→ Exercise brief:
In the listing below, find the line holding "二Ｏ一五年獲得大華銀行「Golden" and the line holding "Tiếp đó là ngôi". Write out those two lines and all lines between, exactly, and nothing more.
◆ ◆ ◆ ◆
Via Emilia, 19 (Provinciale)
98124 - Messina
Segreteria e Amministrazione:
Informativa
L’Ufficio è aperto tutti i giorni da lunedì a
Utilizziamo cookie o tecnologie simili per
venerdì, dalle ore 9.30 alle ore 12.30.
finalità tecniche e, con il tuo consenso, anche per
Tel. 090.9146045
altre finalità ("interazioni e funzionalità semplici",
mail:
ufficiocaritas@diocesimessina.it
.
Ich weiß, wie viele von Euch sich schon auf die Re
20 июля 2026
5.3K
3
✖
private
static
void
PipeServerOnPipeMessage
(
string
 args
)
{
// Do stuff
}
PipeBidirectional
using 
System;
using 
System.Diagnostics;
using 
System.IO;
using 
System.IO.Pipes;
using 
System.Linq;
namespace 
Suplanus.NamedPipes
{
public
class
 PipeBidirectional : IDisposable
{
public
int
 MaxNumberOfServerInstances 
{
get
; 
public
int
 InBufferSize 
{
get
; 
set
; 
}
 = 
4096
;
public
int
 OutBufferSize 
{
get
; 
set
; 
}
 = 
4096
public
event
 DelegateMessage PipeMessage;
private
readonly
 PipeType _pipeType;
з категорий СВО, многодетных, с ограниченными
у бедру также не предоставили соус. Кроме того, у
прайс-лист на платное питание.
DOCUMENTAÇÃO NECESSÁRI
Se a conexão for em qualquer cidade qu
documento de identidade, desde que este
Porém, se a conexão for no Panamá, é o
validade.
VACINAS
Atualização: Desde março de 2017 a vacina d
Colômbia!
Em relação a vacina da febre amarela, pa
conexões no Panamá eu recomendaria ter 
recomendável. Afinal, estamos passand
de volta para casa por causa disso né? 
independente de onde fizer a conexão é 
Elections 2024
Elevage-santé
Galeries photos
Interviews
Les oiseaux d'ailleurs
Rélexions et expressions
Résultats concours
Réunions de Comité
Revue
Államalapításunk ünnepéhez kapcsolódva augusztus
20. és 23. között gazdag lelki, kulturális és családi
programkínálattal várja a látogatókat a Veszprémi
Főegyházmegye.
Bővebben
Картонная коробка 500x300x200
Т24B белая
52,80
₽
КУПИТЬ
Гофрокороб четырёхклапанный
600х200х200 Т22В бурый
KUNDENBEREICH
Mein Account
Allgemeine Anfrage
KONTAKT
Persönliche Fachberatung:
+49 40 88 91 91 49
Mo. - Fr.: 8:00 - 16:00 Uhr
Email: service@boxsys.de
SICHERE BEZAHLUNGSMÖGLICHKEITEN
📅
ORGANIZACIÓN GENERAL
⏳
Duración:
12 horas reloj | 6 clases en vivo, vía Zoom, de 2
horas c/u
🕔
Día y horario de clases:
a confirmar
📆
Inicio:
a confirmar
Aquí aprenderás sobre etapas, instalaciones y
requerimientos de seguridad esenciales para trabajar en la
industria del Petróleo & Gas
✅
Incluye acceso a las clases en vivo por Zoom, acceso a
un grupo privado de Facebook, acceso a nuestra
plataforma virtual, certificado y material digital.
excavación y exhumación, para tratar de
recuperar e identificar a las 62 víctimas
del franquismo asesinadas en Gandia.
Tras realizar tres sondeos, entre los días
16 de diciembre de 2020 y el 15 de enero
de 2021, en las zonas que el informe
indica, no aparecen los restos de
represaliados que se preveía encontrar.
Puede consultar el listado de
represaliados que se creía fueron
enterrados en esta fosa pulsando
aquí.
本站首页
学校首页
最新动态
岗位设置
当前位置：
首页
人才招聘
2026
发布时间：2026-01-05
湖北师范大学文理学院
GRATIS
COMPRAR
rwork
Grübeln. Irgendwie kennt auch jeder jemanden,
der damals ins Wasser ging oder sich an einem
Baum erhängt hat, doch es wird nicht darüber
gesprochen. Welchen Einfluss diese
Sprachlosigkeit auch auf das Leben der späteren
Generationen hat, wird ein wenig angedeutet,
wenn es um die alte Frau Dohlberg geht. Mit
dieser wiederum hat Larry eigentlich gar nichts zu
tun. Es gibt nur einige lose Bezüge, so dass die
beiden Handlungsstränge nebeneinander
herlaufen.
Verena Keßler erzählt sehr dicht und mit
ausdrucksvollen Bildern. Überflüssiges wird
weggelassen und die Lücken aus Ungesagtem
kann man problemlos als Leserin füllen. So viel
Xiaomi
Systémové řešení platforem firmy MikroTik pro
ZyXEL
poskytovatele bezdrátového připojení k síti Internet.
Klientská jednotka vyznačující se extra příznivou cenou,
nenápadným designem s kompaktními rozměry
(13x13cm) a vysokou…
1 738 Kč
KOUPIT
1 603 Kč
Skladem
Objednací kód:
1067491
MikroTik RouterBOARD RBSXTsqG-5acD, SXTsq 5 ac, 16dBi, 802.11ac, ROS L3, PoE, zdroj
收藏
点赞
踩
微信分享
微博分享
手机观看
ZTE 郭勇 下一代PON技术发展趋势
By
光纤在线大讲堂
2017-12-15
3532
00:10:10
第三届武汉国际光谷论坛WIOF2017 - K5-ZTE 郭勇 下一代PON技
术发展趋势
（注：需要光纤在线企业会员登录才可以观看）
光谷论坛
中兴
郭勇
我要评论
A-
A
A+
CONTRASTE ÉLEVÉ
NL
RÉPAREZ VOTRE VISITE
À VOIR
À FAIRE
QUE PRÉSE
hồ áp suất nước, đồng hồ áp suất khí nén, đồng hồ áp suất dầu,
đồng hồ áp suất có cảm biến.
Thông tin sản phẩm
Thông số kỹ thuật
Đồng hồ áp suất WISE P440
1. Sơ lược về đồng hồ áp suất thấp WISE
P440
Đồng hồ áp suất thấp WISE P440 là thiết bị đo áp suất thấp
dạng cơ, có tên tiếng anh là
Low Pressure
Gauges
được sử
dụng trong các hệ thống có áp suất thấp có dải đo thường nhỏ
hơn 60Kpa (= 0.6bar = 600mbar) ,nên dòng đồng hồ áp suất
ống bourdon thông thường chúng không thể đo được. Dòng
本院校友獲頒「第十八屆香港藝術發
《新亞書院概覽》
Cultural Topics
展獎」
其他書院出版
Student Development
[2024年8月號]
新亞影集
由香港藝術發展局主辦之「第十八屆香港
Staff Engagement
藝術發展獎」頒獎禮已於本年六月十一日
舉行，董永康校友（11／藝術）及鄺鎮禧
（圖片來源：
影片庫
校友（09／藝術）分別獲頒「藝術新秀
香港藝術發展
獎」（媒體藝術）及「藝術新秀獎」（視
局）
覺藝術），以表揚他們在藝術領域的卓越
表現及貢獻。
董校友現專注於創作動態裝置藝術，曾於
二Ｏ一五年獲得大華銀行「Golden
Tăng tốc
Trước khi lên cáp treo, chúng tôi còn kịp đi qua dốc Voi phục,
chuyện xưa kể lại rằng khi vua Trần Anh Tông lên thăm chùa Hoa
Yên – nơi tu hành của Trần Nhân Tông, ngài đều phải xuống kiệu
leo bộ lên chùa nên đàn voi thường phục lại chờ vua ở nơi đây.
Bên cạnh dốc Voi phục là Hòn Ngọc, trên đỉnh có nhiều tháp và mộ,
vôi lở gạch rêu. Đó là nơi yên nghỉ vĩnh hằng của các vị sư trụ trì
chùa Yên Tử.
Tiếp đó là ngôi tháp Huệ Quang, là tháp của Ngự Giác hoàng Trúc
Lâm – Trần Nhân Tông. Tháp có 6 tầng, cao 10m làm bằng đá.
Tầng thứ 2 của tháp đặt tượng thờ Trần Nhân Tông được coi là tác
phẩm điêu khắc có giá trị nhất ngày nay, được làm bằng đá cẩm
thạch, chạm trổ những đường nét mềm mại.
◆ ◆ ◆ ◆
→ Answer to this exercise:
二Ｏ一五年獲得大華銀行「Golden
Tăng tốc
Trước khi lên cáp treo, chúng tôi còn kịp đi qua dốc Voi phục,
chuyện xưa kể lại rằng khi vua Trần Anh Tông lên thăm chùa Hoa
Yên – nơi tu hành của Trần Nhân Tông, ngài đều phải xuống kiệu
leo bộ lên chùa nên đàn voi thường phục lại chờ vua ở nơi đây.
Bên cạnh dốc Voi phục là Hòn Ngọc, trên đỉnh có nhiều tháp và mộ,
vôi lở gạch rêu. Đó là nơi yên nghỉ vĩnh hằng của các vị sư trụ trì
chùa Yên Tử.
Tiếp đó là ngôi tháp Huệ Quang, là tháp của Ngự Giác hoàng Trúc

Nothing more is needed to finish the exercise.